Aubrey Murphy, 56, and little Emma Murphy, 3, were saved by neighbours who heard their blood-curdling cries for help.
The two both underwent surgery on Tuesday night, and are currently in the intensive care unit.
The police and Cape of Good Hope SPCA were called to Garlandale Crescent in Athlone just before 5pm on Tuesday.
The SPCA’s Belinda Abraham has confirmed four dogs were removed from a neighbour’s yard: “We can confirm that four dogs were removed from an Athlone residence on Tuesday night following an alleged attack on a child and an adult male.”
Emma had to undergo a six-hour operation at Red Cross Children’s Hospital, after suffering injuries to her head, face and eyes.
Both her eyes are intact but half of her skull had been ripped off, her family said on Wednesday.
The little girl is expected to undergo reconstructive and plastic surgery.
Aubrey’s arm was nearly ripped off, and he also has severe bite marks on his body. He is being treated at Vincent Pallotti Hospital in Pinelands.
Emma’s maternal grandfather, Cliff Augustyn, 58, says Aubrey had been home looking after his twin granddaughters.
Aubrey was inside the house with Emma and her twin sister Kate when he heard a commotion outside.
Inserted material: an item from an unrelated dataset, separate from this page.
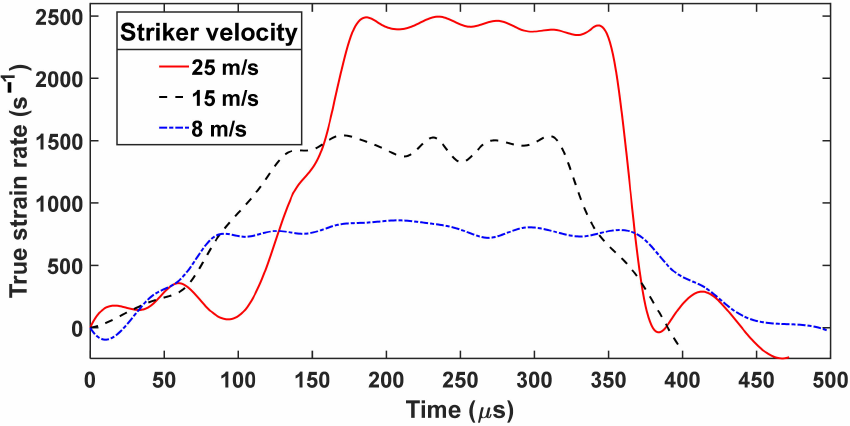
Figure 6. Strain rate-time graphs generated at different SHPB striker bar velocities.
It is believed little Emma followed him when he went to investigate.
It is believed Kate stood at the doorway and the dogs did not attack her.
Cliff says the dogs first went for Emma and when Aubrey tried to get them off her, they turned on him.
Neighbours who heard Emma’s cries for help called the police and tried to stop the dogs.
“The neighbours were alerted by Emma’s screams and one neighbour broke part of the fence to get here,” says Cliff.
“When my daughter Tracey [Murphy] called me, she thought Aubrey would not make it, the skin and flesh was hanging off his arm.”
“Emma had to be sedated for the pain and Aubrey is in a stable condition."
“Part of Emma’s scalp was ripped off.”
The family has requested that no images of Emma be published.
Meanwhile, Belinda says the confiscated dogs will be cared for at the SPCA until a decision has been made about their fate.
“The City’s by-laws state that a dog which has been seized or impounded and which is found by the authorised official to be ferocious, vicious or dangerous, may be destroyed.”
The Daily Voice visited the home of the dog owners, but no one answered the door.